[Saved data entries]
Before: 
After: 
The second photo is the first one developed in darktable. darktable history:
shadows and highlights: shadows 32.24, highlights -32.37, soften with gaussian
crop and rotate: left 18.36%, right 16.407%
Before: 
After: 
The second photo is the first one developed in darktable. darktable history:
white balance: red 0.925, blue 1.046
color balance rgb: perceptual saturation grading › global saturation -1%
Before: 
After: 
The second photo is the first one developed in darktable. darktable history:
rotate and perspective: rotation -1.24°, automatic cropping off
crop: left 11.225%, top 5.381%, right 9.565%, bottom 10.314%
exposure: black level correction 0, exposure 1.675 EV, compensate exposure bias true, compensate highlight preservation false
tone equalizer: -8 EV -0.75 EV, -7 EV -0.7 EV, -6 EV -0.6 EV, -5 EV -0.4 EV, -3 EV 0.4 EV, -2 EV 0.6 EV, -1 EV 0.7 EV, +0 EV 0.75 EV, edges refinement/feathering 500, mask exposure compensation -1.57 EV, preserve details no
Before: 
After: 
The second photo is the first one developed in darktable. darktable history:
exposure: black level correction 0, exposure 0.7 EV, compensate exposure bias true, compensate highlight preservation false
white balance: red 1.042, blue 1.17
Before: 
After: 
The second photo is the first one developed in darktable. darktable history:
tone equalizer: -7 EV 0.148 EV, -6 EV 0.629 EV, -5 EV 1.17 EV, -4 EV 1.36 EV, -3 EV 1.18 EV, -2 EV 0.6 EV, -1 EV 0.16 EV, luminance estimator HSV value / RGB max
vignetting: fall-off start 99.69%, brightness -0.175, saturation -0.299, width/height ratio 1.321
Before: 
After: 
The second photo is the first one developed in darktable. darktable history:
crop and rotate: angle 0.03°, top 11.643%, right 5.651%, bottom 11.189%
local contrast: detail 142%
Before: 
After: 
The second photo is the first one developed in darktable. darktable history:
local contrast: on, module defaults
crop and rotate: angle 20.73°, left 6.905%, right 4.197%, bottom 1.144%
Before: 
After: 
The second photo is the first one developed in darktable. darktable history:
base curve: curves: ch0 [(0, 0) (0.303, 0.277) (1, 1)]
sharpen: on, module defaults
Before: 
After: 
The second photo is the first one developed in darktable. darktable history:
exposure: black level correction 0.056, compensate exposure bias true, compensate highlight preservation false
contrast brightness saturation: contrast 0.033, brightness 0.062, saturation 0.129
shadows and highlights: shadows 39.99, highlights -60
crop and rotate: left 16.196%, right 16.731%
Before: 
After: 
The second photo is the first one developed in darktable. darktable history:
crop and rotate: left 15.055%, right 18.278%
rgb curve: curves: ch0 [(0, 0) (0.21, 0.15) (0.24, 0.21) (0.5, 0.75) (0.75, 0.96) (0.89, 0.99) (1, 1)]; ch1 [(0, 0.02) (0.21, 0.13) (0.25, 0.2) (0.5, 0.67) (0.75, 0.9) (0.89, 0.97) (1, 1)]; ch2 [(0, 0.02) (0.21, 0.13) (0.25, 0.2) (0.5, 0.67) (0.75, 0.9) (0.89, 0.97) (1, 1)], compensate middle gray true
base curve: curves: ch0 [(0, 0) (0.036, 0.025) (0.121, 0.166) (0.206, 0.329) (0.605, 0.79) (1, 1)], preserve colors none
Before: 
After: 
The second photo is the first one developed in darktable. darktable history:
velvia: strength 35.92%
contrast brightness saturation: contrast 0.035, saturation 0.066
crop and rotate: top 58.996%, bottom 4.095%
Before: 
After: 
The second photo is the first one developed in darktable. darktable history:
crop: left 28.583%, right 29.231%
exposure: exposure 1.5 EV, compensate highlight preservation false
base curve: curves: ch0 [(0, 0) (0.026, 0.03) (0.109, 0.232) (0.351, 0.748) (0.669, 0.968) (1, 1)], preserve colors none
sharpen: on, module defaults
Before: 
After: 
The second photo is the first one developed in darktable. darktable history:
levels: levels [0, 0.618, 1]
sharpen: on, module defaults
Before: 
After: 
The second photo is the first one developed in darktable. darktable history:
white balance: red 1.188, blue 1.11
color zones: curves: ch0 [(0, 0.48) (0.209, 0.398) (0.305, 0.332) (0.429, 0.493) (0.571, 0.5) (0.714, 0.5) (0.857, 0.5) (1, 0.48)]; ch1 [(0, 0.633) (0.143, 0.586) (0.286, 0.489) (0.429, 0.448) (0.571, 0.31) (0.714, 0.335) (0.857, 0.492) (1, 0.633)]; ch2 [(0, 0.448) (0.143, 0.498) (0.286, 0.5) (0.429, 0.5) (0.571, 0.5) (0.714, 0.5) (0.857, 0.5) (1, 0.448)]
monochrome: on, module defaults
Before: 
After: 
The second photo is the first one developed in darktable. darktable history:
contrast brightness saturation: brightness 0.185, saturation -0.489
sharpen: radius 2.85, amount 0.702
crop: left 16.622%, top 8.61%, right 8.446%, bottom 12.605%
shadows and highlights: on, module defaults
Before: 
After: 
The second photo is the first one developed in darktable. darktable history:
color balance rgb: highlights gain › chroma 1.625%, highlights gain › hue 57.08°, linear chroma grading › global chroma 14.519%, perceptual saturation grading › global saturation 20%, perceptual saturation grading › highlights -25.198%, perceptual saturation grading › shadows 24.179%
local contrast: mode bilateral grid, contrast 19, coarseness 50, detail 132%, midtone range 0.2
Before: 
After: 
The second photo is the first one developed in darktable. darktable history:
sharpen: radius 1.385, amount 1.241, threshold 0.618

WHAT IS BEING ASKED: Rewrite all the data above, replacing "developed" with "edited" everywhere it occurs and keeping everything else the same.

WRITTEN REPLY:
Before: 
After: 
The second photo is the first one edited in darktable. darktable history:
shadows and highlights: shadows 32.24, highlights -32.37, soften with gaussian
crop and rotate: left 18.36%, right 16.407%
Before: 
After: 
The second photo is the first one edited in darktable. darktable history:
white balance: red 0.925, blue 1.046
color balance rgb: perceptual saturation grading › global saturation -1%
Before: 
After: 
The second photo is the first one edited in darktable. darktable history:
rotate and perspective: rotation -1.24°, automatic cropping off
crop: left 11.225%, top 5.381%, right 9.565%, bottom 10.314%
exposure: black level correction 0, exposure 1.675 EV, compensate exposure bias true, compensate highlight preservation false
tone equalizer: -8 EV -0.75 EV, -7 EV -0.7 EV, -6 EV -0.6 EV, -5 EV -0.4 EV, -3 EV 0.4 EV, -2 EV 0.6 EV, -1 EV 0.7 EV, +0 EV 0.75 EV, edges refinement/feathering 500, mask exposure compensation -1.57 EV, preserve details no
Before: 
After: 
The second photo is the first one edited in darktable. darktable history:
exposure: black level correction 0, exposure 0.7 EV, compensate exposure bias true, compensate highlight preservation false
white balance: red 1.042, blue 1.17
Before: 
After: 
The second photo is the first one edited in darktable. darktable history:
tone equalizer: -7 EV 0.148 EV, -6 EV 0.629 EV, -5 EV 1.17 EV, -4 EV 1.36 EV, -3 EV 1.18 EV, -2 EV 0.6 EV, -1 EV 0.16 EV, luminance estimator HSV value / RGB max
vignetting: fall-off start 99.69%, brightness -0.175, saturation -0.299, width/height ratio 1.321
Before: 
After: 
The second photo is the first one edited in darktable. darktable history:
crop and rotate: angle 0.03°, top 11.643%, right 5.651%, bottom 11.189%
local contrast: detail 142%
Before: 
After: 
The second photo is the first one edited in darktable. darktable history:
local contrast: on, module defaults
crop and rotate: angle 20.73°, left 6.905%, right 4.197%, bottom 1.144%
Before: 
After: 
The second photo is the first one edited in darktable. darktable history:
base curve: curves: ch0 [(0, 0) (0.303, 0.277) (1, 1)]
sharpen: on, module defaults
Before: 
After: 
The second photo is the first one edited in darktable. darktable history:
exposure: black level correction 0.056, compensate exposure bias true, compensate highlight preservation false
contrast brightness saturation: contrast 0.033, brightness 0.062, saturation 0.129
shadows and highlights: shadows 39.99, highlights -60
crop and rotate: left 16.196%, right 16.731%
Before: 
After: 
The second photo is the first one edited in darktable. darktable history:
crop and rotate: left 15.055%, right 18.278%
rgb curve: curves: ch0 [(0, 0) (0.21, 0.15) (0.24, 0.21) (0.5, 0.75) (0.75, 0.96) (0.89, 0.99) (1, 1)]; ch1 [(0, 0.02) (0.21, 0.13) (0.25, 0.2) (0.5, 0.67) (0.75, 0.9) (0.89, 0.97) (1, 1)]; ch2 [(0, 0.02) (0.21, 0.13) (0.25, 0.2) (0.5, 0.67) (0.75, 0.9) (0.89, 0.97) (1, 1)], compensate middle gray true
base curve: curves: ch0 [(0, 0) (0.036, 0.025) (0.121, 0.166) (0.206, 0.329) (0.605, 0.79) (1, 1)], preserve colors none
Before: 
After: 
The second photo is the first one edited in darktable. darktable history:
velvia: strength 35.92%
contrast brightness saturation: contrast 0.035, saturation 0.066
crop and rotate: top 58.996%, bottom 4.095%
Before: 
After: 
The second photo is the first one edited in darktable. darktable history:
crop: left 28.583%, right 29.231%
exposure: exposure 1.5 EV, compensate highlight preservation false
base curve: curves: ch0 [(0, 0) (0.026, 0.03) (0.109, 0.232) (0.351, 0.748) (0.669, 0.968) (1, 1)], preserve colors none
sharpen: on, module defaults
Before: 
After: 
The second photo is the first one edited in darktable. darktable history:
levels: levels [0, 0.618, 1]
sharpen: on, module defaults
Before: 
After: 
The second photo is the first one edited in darktable. darktable history:
white balance: red 1.188, blue 1.11
color zones: curves: ch0 [(0, 0.48) (0.209, 0.398) (0.305, 0.332) (0.429, 0.493) (0.571, 0.5) (0.714, 0.5) (0.857, 0.5) (1, 0.48)]; ch1 [(0, 0.633) (0.143, 0.586) (0.286, 0.489) (0.429, 0.448) (0.571, 0.31) (0.714, 0.335) (0.857, 0.492) (1, 0.633)]; ch2 [(0, 0.448) (0.143, 0.498) (0.286, 0.5) (0.429, 0.5) (0.571, 0.5) (0.714, 0.5) (0.857, 0.5) (1, 0.448)]
monochrome: on, module defaults
Before: 
After: 
The second photo is the first one edited in darktable. darktable history:
contrast brightness saturation: brightness 0.185, saturation -0.489
sharpen: radius 2.85, amount 0.702
crop: left 16.622%, top 8.61%, right 8.446%, bottom 12.605%
shadows and highlights: on, module defaults
Before: 
After: 
The second photo is the first one edited in darktable. darktable history:
color balance rgb: highlights gain › chroma 1.625%, highlights gain › hue 57.08°, linear chroma grading › global chroma 14.519%, perceptual saturation grading › global saturation 20%, perceptual saturation grading › highlights -25.198%, perceptual saturation grading › shadows 24.179%
local contrast: mode bilateral grid, contrast 19, coarseness 50, detail 132%, midtone range 0.2
Before: 
After: 
The second photo is the first one edited in darktable. darktable history:
sharpen: radius 1.385, amount 1.241, threshold 0.618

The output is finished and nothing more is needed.